BMO’s legal and compliance group efforts have been a catalyst for change in Canada, with a number of its external counsel responding and saying that our request for diversity statistics prompted their firms to examine their practices and address the issue of measurement. In 2013, the first year of requesting diversity metrics, 34% of those that responded to the questionnaire collected and disclosed diversity metrics; as of 2014, 97% of firms who responded to the questionnaire now collect and disclose diversity metrics. As a result of this work, our group was awarded the 2014 Innovation Award for Best Practice in Law Department Diversity.

Since 2012, BMO’s legal and compliance group has partnered with Dentons on an initiative focused on providing academic support and extracurricular activities to high school students that face a variety of challenges and barriers to academic success. The Law in Action Within Schools (LAWS) mentoring program is a partnership between the University of Toronto’s Faculty of Law, Osgoode Hall Law School and the Toronto District School Board (TDSB).

A brief history of diversity and inclusion at BMO

In 1991, BMO resolved to be at the forefront of diversity and inclusion. We started this journey with four pioneering task force reports which earned us a reputation for being a leader in diversity: advancement of women, aboriginal employment, visible minorities, and people with disabilities.

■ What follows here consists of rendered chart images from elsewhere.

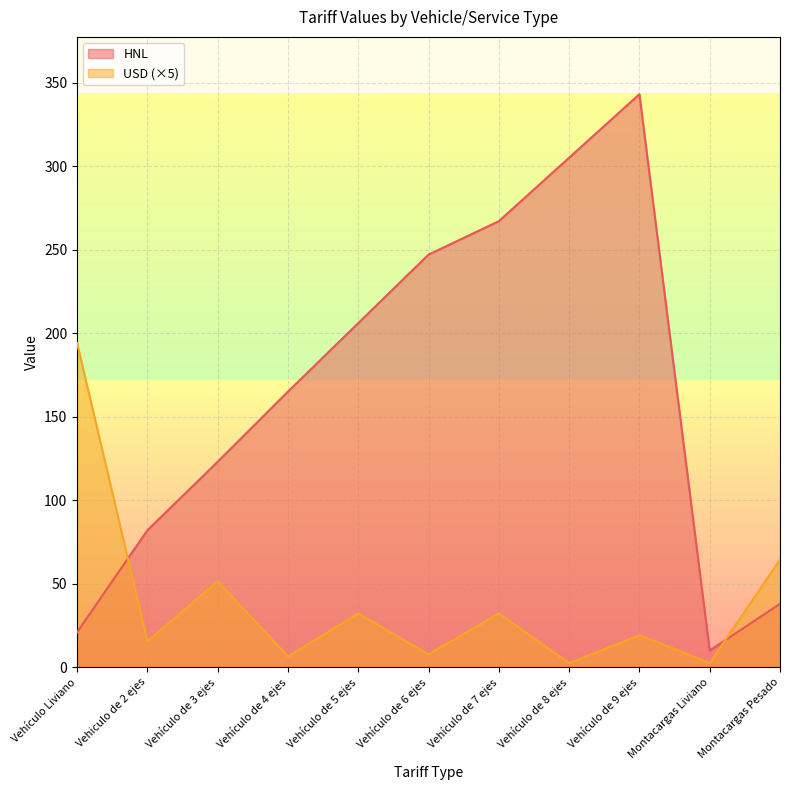

Which category has the lowest value across all series?

Vehículo de 8 ejes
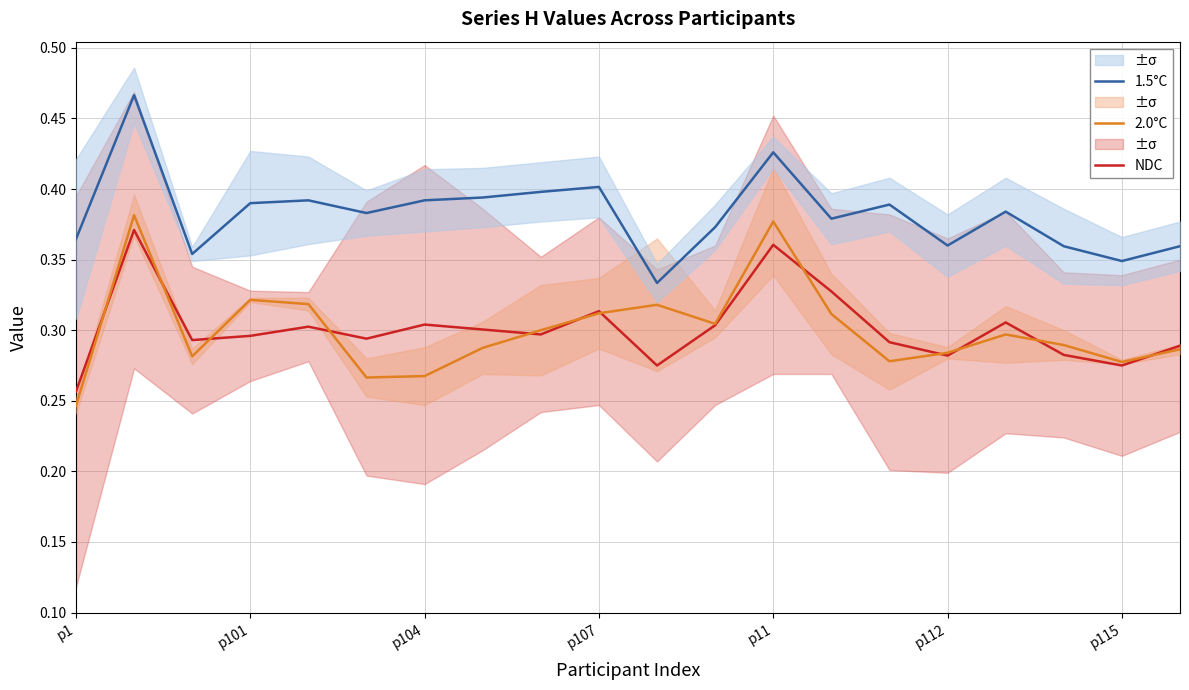

True or false: NDC and 1.5°C cross at least once.

False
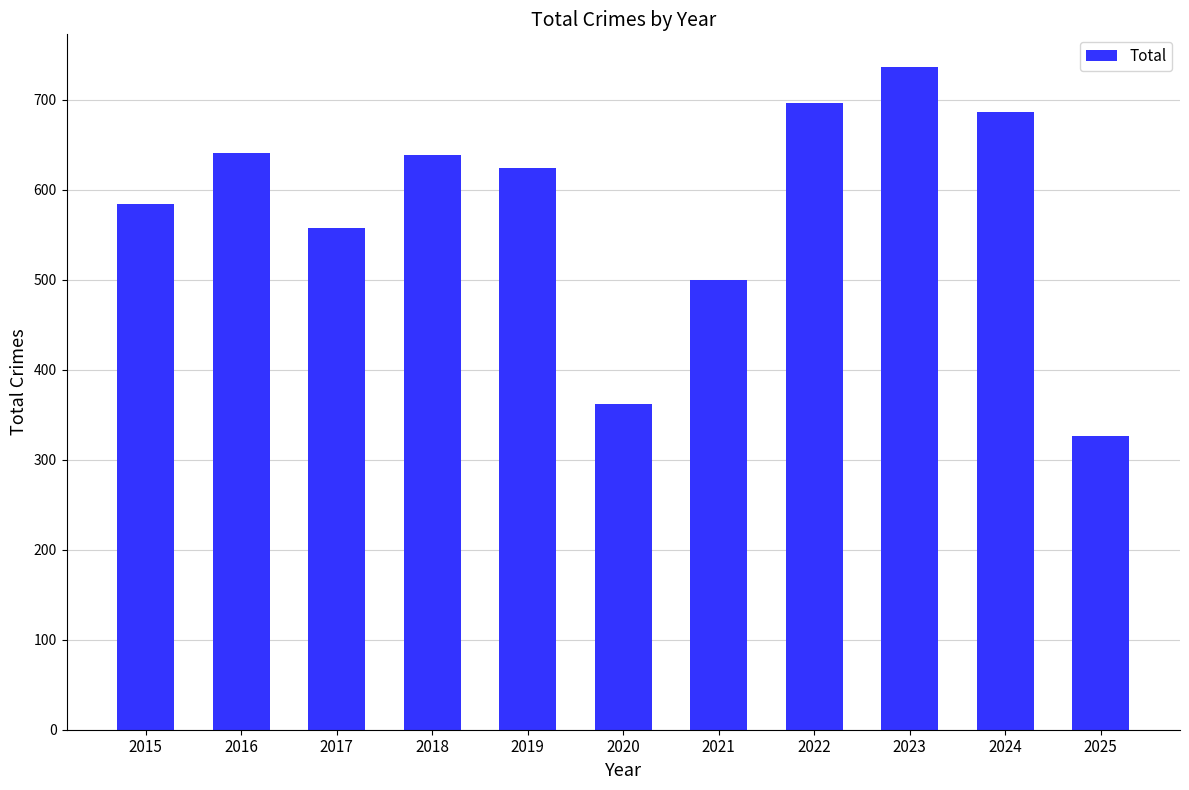

Is it true that the value at 2019 is 624?

True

In 1994 BMO became the first non-US organization (and the first financial institution) to be presented with a Catalyst Award, in large part for the impact of the report of BMO’s task force on the advancement of women in the bank, which acknowledged the existence of a glass ceiling and set out the first steps to shatter it.

On the 20th anniversary of our task force reports, BMO renewed its commitment to be a diverse and inclusive workplace. Led from the top, we established an enterprise-wide council of senior leaders known today as BMO’s leadership committee for inclusion and diversity with the goal of driving performance by being a leader in diversity and levelling the playing field, so all great talent could succeed. A set of strategic priorities defined our direction for renewal:

    • Set industry-leading diversity goals;
    • Grow and develop diverse talent;
    • Build inclusive leaders who learn from difference;
    • Enhance our reputation as a leader in diversity and inclusion; and
    • Measure and benchmark our progress.

In 2014, BMO was an early signatory to the Catalyst Accord, committing to having a strong representation of women at all levels of the organization, including the board of directors. In 2013, the board adopted a diversity policy which commits BMO to board composition in which each gender comprises no less than one-third of the independent directors with the promise of public disclosure. Today, 36% of the bank’s board seats are held by women, surpassing our goal.

Similarly in the US, since 2013, BMO’s legal and compliance group has partnered with Working in the Schools, a non-profit organization that promotes literacy and the love of reading among Chicago’s public school students. Members of the team volunteer their time as mentors and hold weekly tutoring for students, to help them improve their literacy skills.

With a new set of aspirational multi-year goals to 2020, BMO seeks to maintain industry leadership. By the end of 2020, it is our aim to achieve:

    • Minimum 40% women and minorities in senior leadership roles across all business groups;
    • 20% (US) people of color and 30% (Canada) minorities in senior roles;
    • 4.5% persons with disabilities (Canada and US); and
    • 2% aboriginal people (Canada).